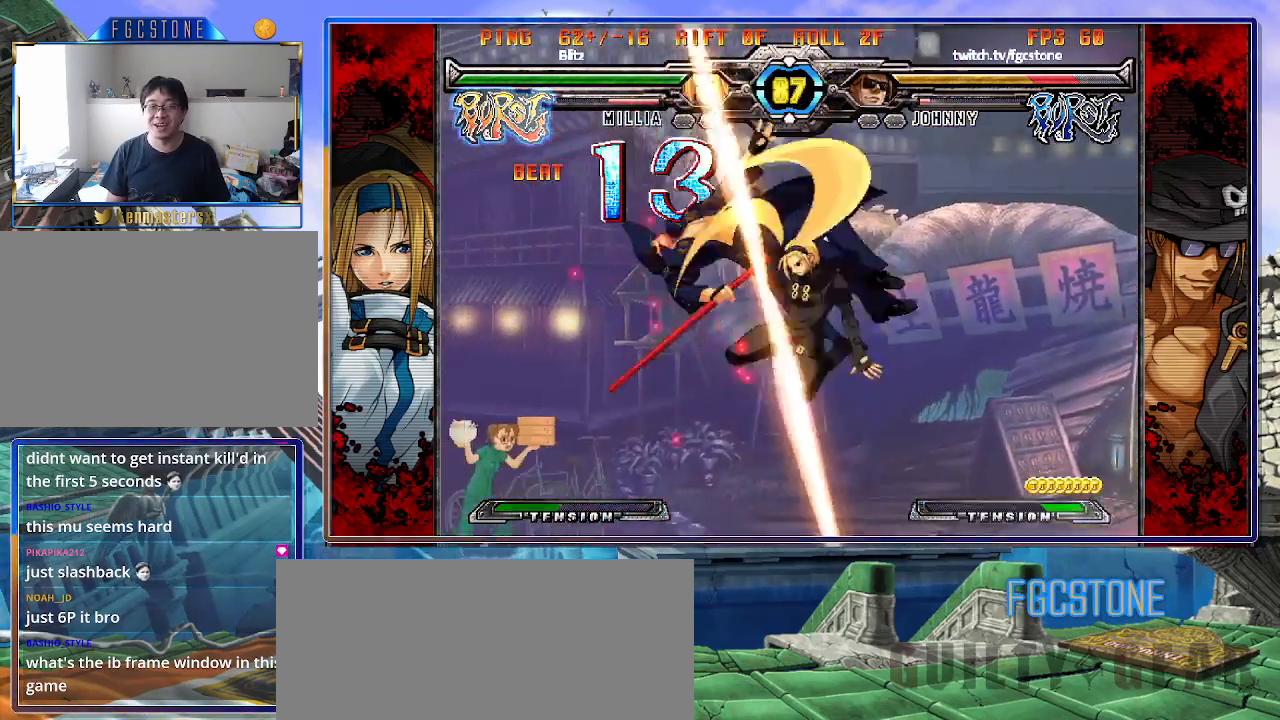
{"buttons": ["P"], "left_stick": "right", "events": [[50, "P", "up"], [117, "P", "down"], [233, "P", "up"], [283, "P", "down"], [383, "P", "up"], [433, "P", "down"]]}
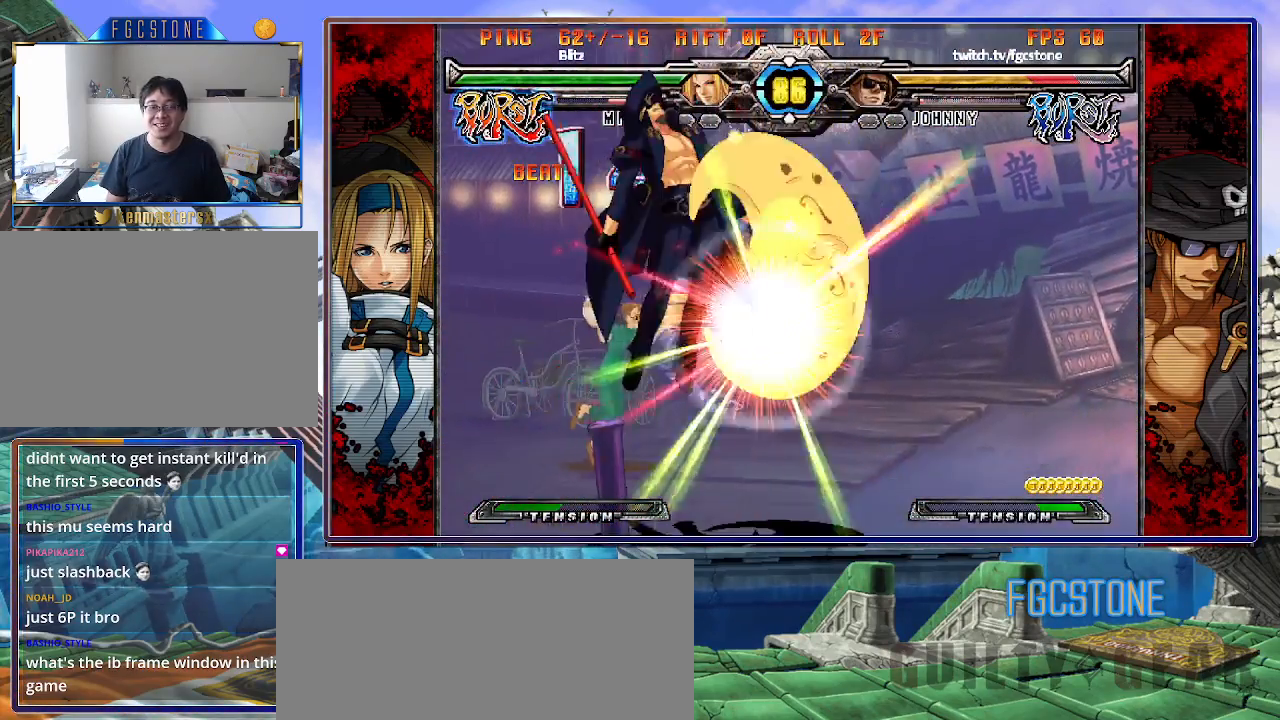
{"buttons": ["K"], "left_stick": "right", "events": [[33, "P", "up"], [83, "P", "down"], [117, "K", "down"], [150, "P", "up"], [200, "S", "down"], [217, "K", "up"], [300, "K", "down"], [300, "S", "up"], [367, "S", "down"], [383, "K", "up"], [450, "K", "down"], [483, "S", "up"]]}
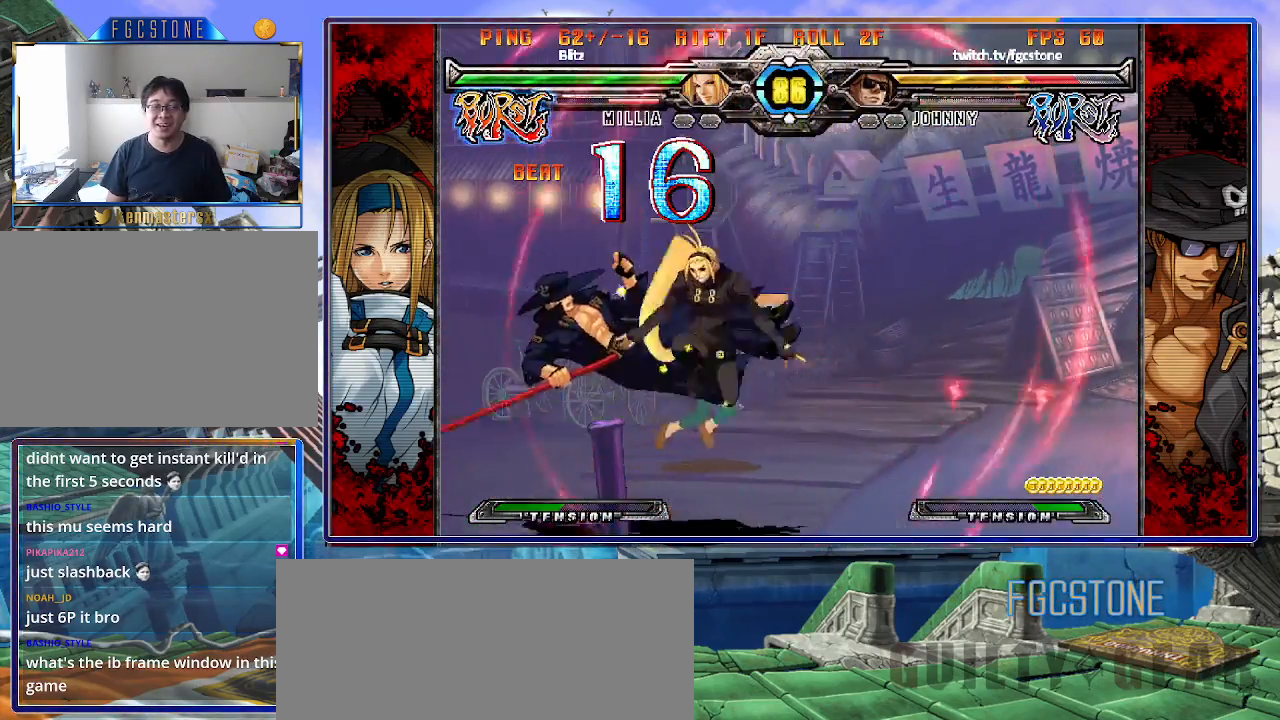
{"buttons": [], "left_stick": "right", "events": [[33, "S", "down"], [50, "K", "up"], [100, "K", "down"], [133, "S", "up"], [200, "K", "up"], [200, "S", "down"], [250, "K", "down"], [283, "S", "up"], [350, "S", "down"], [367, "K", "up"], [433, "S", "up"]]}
• • • • • • •
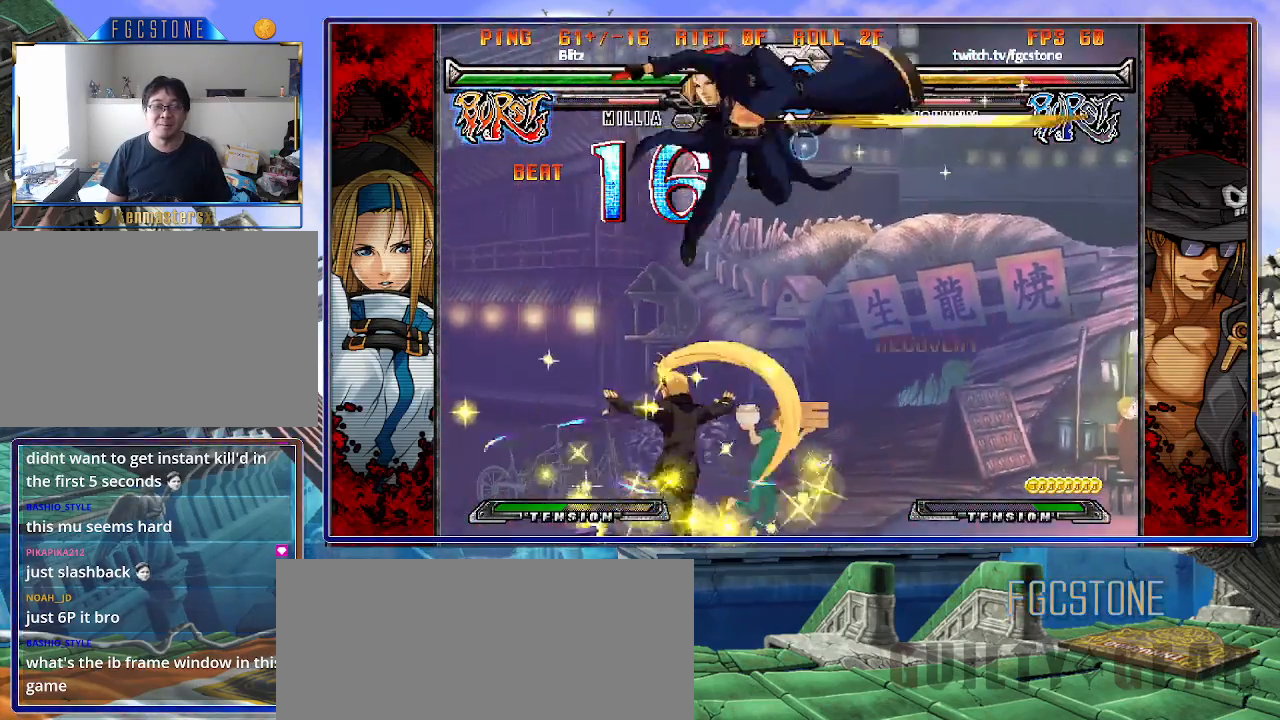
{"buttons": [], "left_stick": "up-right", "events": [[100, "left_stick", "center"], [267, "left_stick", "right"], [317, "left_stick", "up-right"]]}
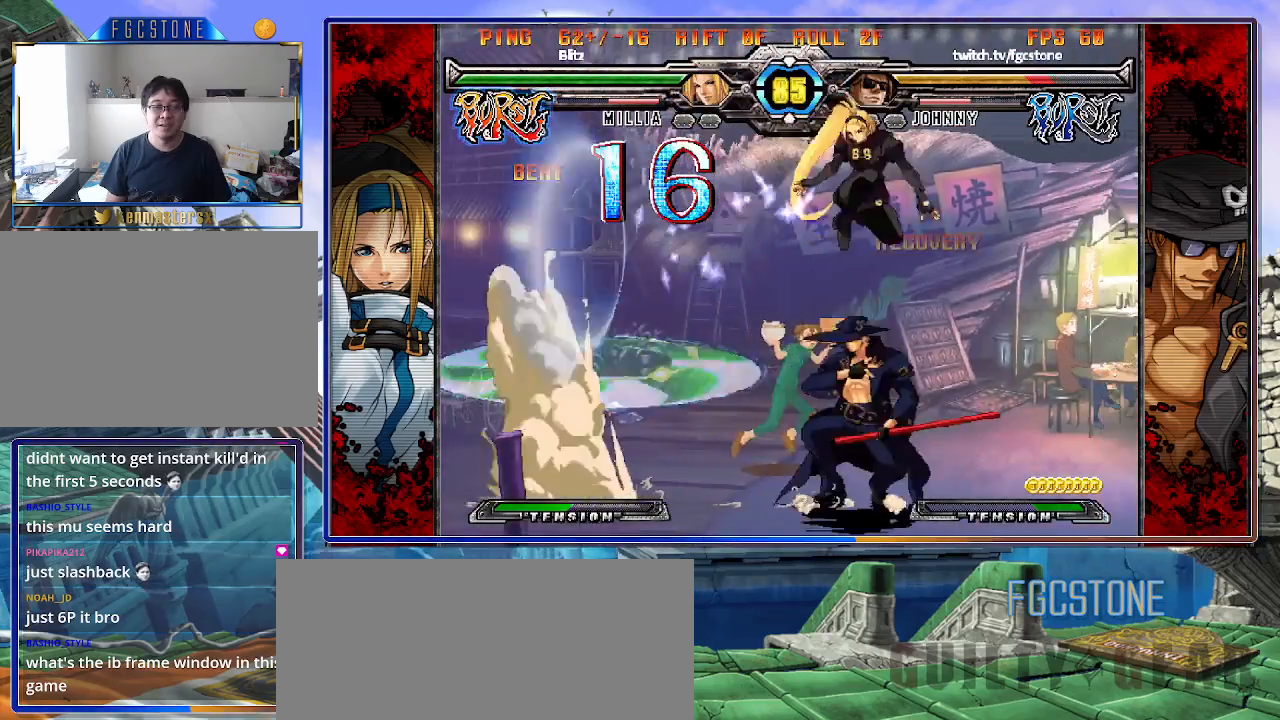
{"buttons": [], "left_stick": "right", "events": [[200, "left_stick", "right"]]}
• • • • • • •
▶ **Work required**
Lines in the material above that include the string "down" should be listed.

▶ **Solved exercise**
{"buttons": ["P"], "left_stick": "right", "events": [[50, "P", "up"], [117, "P", "down"], [233, "P", "up"], [283, "P", "down"], [383, "P", "up"], [433, "P", "down"]]}
{"buttons": ["K"], "left_stick": "right", "events": [[33, "P", "up"], [83, "P", "down"], [117, "K", "down"], [150, "P", "up"], [200, "S", "down"], [217, "K", "up"], [300, "K", "down"], [300, "S", "up"], [367, "S", "down"], [383, "K", "up"], [450, "K", "down"], [483, "S", "up"]]}
{"buttons": [], "left_stick": "right", "events": [[33, "S", "down"], [50, "K", "up"], [100, "K", "down"], [133, "S", "up"], [200, "K", "up"], [200, "S", "down"], [250, "K", "down"], [283, "S", "up"], [350, "S", "down"], [367, "K", "up"], [433, "S", "up"]]}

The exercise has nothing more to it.